Is your company’s data protection strategy sufficient for the realities of modern Internet communications? Data protection is of increasing concern to any business which keeps any secured or non-private information on themselves or their customers. For one thing, according to a recent Verizon survey, unwanted data intrusions were at an all-time high in 2011-2012, with numerous high-profile attacks on companies like Amazon and Sony’s Playstation Network.
Further, as it turns out, 97% of those intrusions were avoidable. These weren’t perpetrated by “inside men.” They were accomplished by outside hackers exploiting security flaws.
On top of that, there is an ever-increasing array of data protection strategy standards your business is expected to adhere to. These come from both governmental regulations, such as the Sarbanes-Oxley (SOX) law, and from private sources such as the Payment Card Industry Data Security Standard (PCIDSS).
Your company needs a comprehensive data protection strategy. Here are five best practices to help ensure you have one:
Five Best Practices For Data Protection
I. Have official standards: First of all, you need an official written copy of your data protection strategy. It should have well-documented and unambiguous specific policies as well as corrective methods for dealing with security flaws as they are discovered.

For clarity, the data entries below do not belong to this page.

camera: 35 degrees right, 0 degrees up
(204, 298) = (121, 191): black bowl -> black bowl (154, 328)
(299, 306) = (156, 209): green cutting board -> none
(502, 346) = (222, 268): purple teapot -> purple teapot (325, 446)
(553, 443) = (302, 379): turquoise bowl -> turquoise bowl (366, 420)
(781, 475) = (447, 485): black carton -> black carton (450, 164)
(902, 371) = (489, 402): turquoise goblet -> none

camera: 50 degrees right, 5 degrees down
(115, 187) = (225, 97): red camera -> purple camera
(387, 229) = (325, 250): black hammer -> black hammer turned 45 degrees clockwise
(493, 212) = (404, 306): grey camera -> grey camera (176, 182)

II. Employee training: Fundamentally, most security problems are due to user error. Your network admins should be rigorously trained in proper data retention standards, and your workforce at large should be trained on handling of non-public information.

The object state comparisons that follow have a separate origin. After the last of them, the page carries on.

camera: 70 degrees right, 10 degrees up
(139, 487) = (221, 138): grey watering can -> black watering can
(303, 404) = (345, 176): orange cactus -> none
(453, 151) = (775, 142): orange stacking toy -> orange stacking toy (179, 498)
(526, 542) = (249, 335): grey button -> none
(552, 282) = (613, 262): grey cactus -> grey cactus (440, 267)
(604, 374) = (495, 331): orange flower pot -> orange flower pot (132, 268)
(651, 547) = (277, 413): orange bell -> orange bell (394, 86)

III. Security measures centered around restriction of access: No one should have access to secure files unless they need it. The default should always be to block access when in doubt as to a user’s authenticity.

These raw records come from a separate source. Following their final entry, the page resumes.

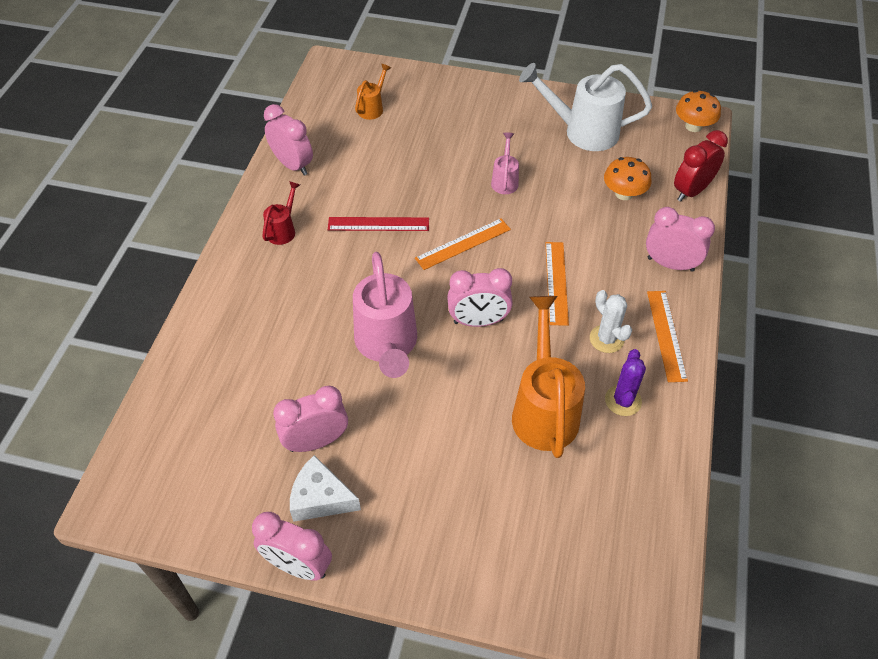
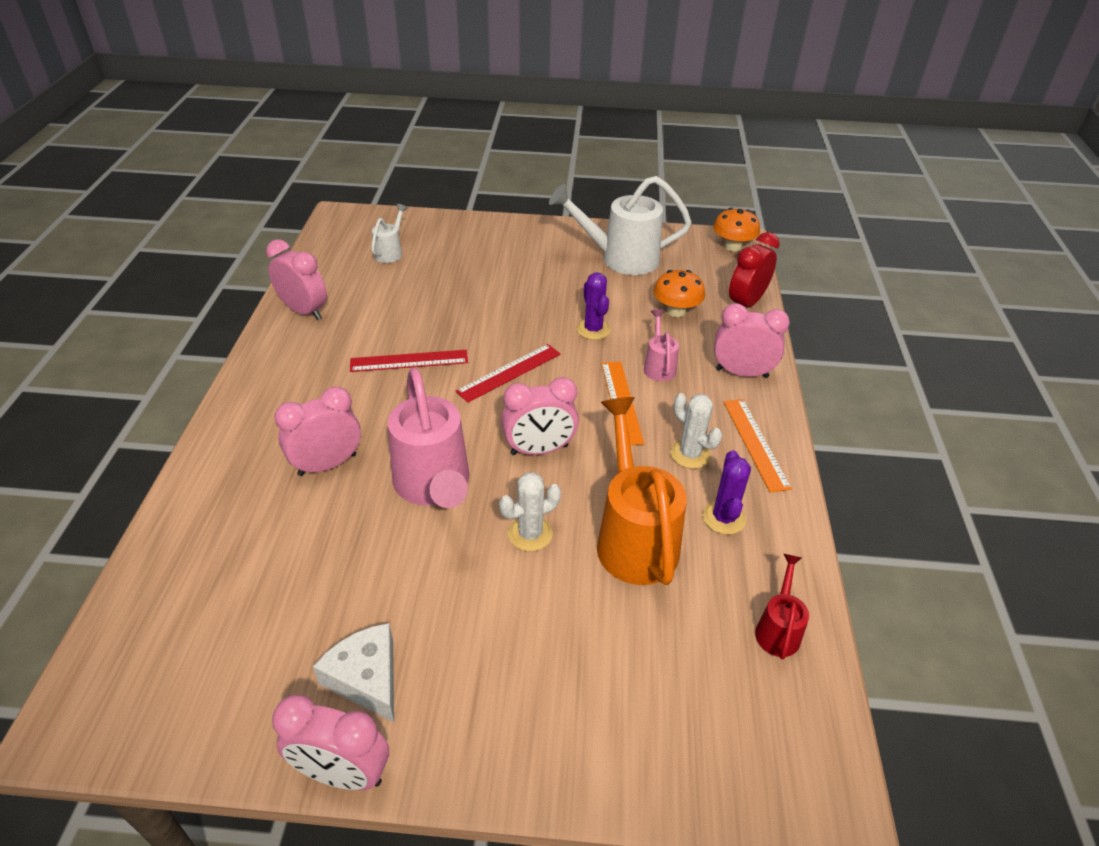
camera: 10 degrees left, 10 degrees down
(283, 230) = (297, 376): red watering can -> red watering can (778, 629)
(316, 441) = (355, 608): pink clock -> pink clock (327, 464)
(320, 498) = (366, 678): white cheese -> white cheese turned 45 degrees clockwise
(372, 108) = (390, 252): orange watering can -> white watering can
(459, 396) = (530, 534): none -> white cactus
(463, 243) = (509, 372): orange ruler -> red ruler
(505, 180) = (546, 308): pink watering can -> pink watering can (659, 366)
(544, 206) = (593, 329): none -> purple cactus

IV. Robust monitoring and reporting: Security policies should be routinely tested and probed to verify their efficacy. All network activity needs to be logged, preferably including a read-only copy that even administrators cannot alter. Robust reporting will help you detect any potential intrusions early.
V. Offsite backup: Moving your files onto secure servers offsite, such as through Cloud storage solutions, can ensure you have a reliable copy of your data to restore from or compare against if a security issue did arise.
A robust data protection strategy isn’t optional today; it’s mandatory. You should be constantly reviewing your data protection and retention policies to ensure they are protecting vital data and warding off intruders. Clear policies and good monitoring will ensure your success.